Repeat the rows below with every instance of "Pragovka Gallery" swapped for "Pragovka Art Space" and nothing else changed. Leave the pictures out of your answer.

== == ==

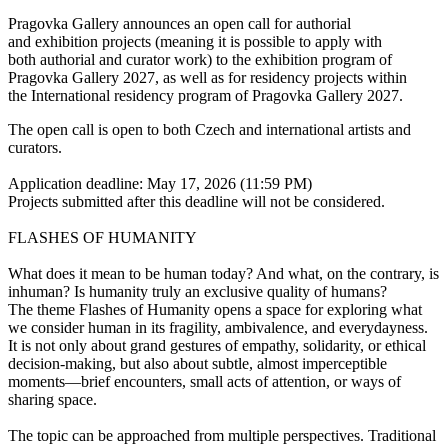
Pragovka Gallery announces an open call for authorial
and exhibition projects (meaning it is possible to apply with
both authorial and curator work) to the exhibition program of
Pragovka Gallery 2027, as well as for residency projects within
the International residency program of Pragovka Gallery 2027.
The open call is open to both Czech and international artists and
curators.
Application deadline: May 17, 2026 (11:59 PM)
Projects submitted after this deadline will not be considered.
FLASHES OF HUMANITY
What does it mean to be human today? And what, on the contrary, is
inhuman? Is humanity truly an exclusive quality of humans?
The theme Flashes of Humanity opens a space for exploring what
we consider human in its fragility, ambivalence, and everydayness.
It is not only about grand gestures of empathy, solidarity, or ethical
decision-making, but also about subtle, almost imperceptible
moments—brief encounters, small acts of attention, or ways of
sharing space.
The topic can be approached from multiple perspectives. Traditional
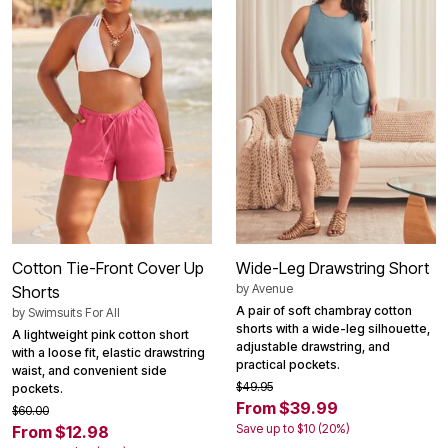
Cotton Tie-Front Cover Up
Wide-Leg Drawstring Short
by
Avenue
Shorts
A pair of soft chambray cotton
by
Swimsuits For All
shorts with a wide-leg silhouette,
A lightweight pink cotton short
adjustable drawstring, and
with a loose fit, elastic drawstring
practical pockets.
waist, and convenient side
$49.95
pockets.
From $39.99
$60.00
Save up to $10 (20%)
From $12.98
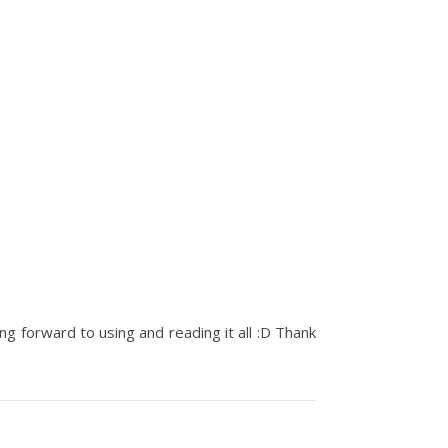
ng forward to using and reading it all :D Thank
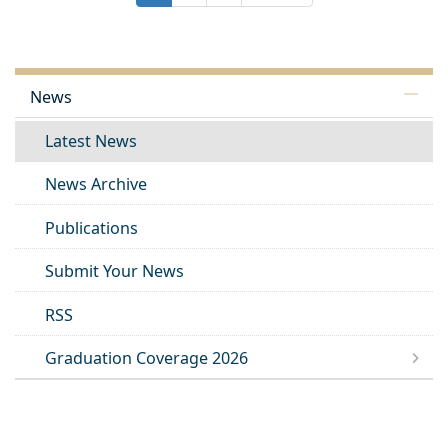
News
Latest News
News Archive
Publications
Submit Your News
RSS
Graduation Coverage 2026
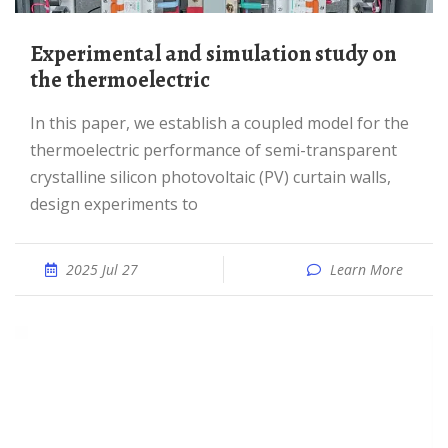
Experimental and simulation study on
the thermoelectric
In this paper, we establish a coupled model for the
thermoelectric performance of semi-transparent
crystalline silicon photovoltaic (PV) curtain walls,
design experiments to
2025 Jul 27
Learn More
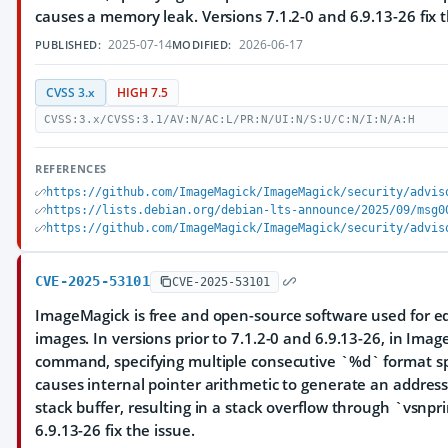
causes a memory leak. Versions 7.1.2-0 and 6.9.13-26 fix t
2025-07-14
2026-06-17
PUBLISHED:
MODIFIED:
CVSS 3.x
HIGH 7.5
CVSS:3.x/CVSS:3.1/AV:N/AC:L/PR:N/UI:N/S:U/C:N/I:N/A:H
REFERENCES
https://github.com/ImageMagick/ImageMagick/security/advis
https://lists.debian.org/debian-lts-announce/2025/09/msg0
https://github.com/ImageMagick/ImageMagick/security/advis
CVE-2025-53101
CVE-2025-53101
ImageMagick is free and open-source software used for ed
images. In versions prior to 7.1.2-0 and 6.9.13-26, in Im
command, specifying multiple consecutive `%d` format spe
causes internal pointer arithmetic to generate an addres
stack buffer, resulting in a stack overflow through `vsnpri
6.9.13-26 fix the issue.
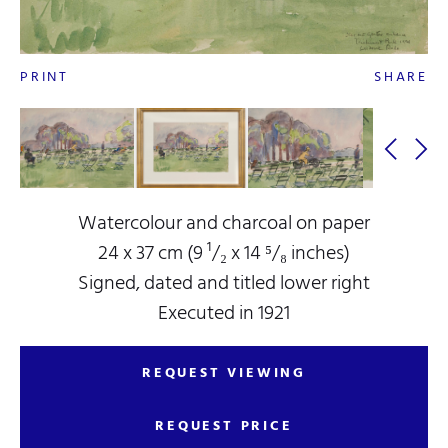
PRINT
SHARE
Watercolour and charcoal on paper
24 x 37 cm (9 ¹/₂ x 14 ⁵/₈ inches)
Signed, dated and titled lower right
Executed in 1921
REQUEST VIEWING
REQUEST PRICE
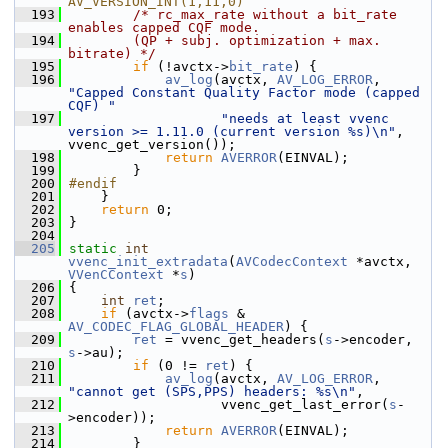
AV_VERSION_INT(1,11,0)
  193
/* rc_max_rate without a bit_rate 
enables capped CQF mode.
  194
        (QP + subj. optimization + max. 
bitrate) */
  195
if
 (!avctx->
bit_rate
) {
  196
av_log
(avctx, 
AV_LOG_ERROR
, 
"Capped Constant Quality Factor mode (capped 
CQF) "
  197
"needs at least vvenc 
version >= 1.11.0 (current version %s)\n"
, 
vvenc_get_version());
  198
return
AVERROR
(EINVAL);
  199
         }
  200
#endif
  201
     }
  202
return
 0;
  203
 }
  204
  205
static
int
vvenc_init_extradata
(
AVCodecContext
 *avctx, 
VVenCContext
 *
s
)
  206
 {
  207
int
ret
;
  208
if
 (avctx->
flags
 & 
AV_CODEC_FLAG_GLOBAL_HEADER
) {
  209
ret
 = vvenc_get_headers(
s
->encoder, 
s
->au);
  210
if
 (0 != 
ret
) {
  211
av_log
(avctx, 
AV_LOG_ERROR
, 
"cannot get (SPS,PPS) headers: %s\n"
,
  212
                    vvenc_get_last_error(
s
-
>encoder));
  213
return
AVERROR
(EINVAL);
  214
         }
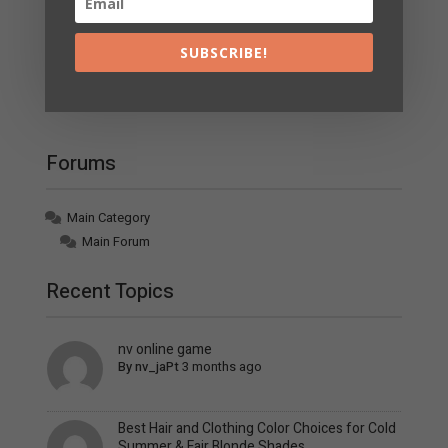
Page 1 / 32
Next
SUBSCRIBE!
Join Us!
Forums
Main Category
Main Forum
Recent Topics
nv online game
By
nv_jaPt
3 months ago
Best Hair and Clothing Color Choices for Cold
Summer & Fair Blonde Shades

== == ==

Result of this task –
Pragovka Art Space announces an open call for authorial
and exhibition projects (meaning it is possible to apply with
both authorial and curator work) to the exhibition program of
Pragovka Art Space 2027, as well as for residency projects within
the International residency program of Pragovka Art Space 2027.
The open call is open to both Czech and international artists and
curators.
Application deadline: May 17, 2026 (11:59 PM)
Projects submitted after this deadline will not be considered.
FLASHES OF HUMANITY
What does it mean to be human today? And what, on the contrary, is
inhuman? Is humanity truly an exclusive quality of humans?
The theme Flashes of Humanity opens a space for exploring what
we consider human in its fragility, ambivalence, and everydayness.
It is not only about grand gestures of empathy, solidarity, or ethical
decision-making, but also about subtle, almost imperceptible
moments—brief encounters, small acts of attention, or ways of
sharing space.
The topic can be approached from multiple perspectives. Traditional
Cotton Tie-Front Cover Up
Wide-Leg Drawstring Short
by
Avenue
Shorts
A pair of soft chambray cotton
by
Swimsuits For All
shorts with a wide-leg silhouette,
A lightweight pink cotton short
adjustable drawstring, and
with a loose fit, elastic drawstring
practical pockets.
waist, and convenient side
$49.95
pockets.
From $39.99
$60.00
Save up to $10 (20%)
From $12.98
ng forward to using and reading it all :D Thank
News
Latest News
News Archive
Publications
Submit Your News
RSS
Graduation Coverage 2026
Experimental and simulation study on
the thermoelectric
In this paper, we establish a coupled model for the
thermoelectric performance of semi-transparent
crystalline silicon photovoltaic (PV) curtain walls,
design experiments to
2025 Jul 27
Learn More
causes a memory leak. Versions 7.1.2-0 and 6.9.13-26 fix t
2025-07-14
2026-06-17
PUBLISHED:
MODIFIED:
CVSS 3.x
HIGH 7.5
CVSS:3.x/CVSS:3.1/AV:N/AC:L/PR:N/UI:N/S:U/C:N/I:N/A:H
REFERENCES
https://github.com/ImageMagick/ImageMagick/security/advis
https://lists.debian.org/debian-lts-announce/2025/09/msg0
https://github.com/ImageMagick/ImageMagick/security/advis
CVE-2025-53101
CVE-2025-53101
ImageMagick is free and open-source software used for ed
images. In versions prior to 7.1.2-0 and 6.9.13-26, in Im
command, specifying multiple consecutive `%d` format spe
causes internal pointer arithmetic to generate an addres
stack buffer, resulting in a stack overflow through `vsnpri
6.9.13-26 fix the issue.
PRINT
SHARE
Watercolour and charcoal on paper
24 x 37 cm (9 ¹/₂ x 14 ⁵/₈ inches)
Signed, dated and titled lower right
Executed in 1921
REQUEST VIEWING
REQUEST PRICE
AV_VERSION_INT(1,11,0)
  193
/* rc_max_rate without a bit_rate 
enables capped CQF mode.
  194
        (QP + subj. optimization + max. 
bitrate) */
  195
if
 (!avctx->
bit_rate
) {
  196
av_log
(avctx, 
AV_LOG_ERROR
, 
"Capped Constant Quality Factor mode (capped 
CQF) "
  197
"needs at least vvenc 
version >= 1.11.0 (current version %s)\n"
, 
vvenc_get_version());
  198
return
AVERROR
(EINVAL);
  199
         }
  200
#endif
  201
     }
  202
return
 0;
  203
 }
  204
  205
static
int
vvenc_init_extradata
(
AVCodecContext
 *avctx, 
VVenCContext
 *
s
)
  206
 {
  207
int
ret
;
  208
if
 (avctx->
flags
 & 
AV_CODEC_FLAG_GLOBAL_HEADER
) {
  209
ret
 = vvenc_get_headers(
s
->encoder, 
s
->au);
  210
if
 (0 != 
ret
) {
  211
av_log
(avctx, 
AV_LOG_ERROR
, 
"cannot get (SPS,PPS) headers: %s\n"
,
  212
                    vvenc_get_last_error(
s
-
>encoder));
  213
return
AVERROR
(EINVAL);
  214
         }
Page 1 / 32
Next
SUBSCRIBE!
Join Us!
Forums
Main Category
Main Forum
Recent Topics
nv online game
By
nv_jaPt
3 months ago
Best Hair and Clothing Color Choices for Cold
Summer & Fair Blonde Shades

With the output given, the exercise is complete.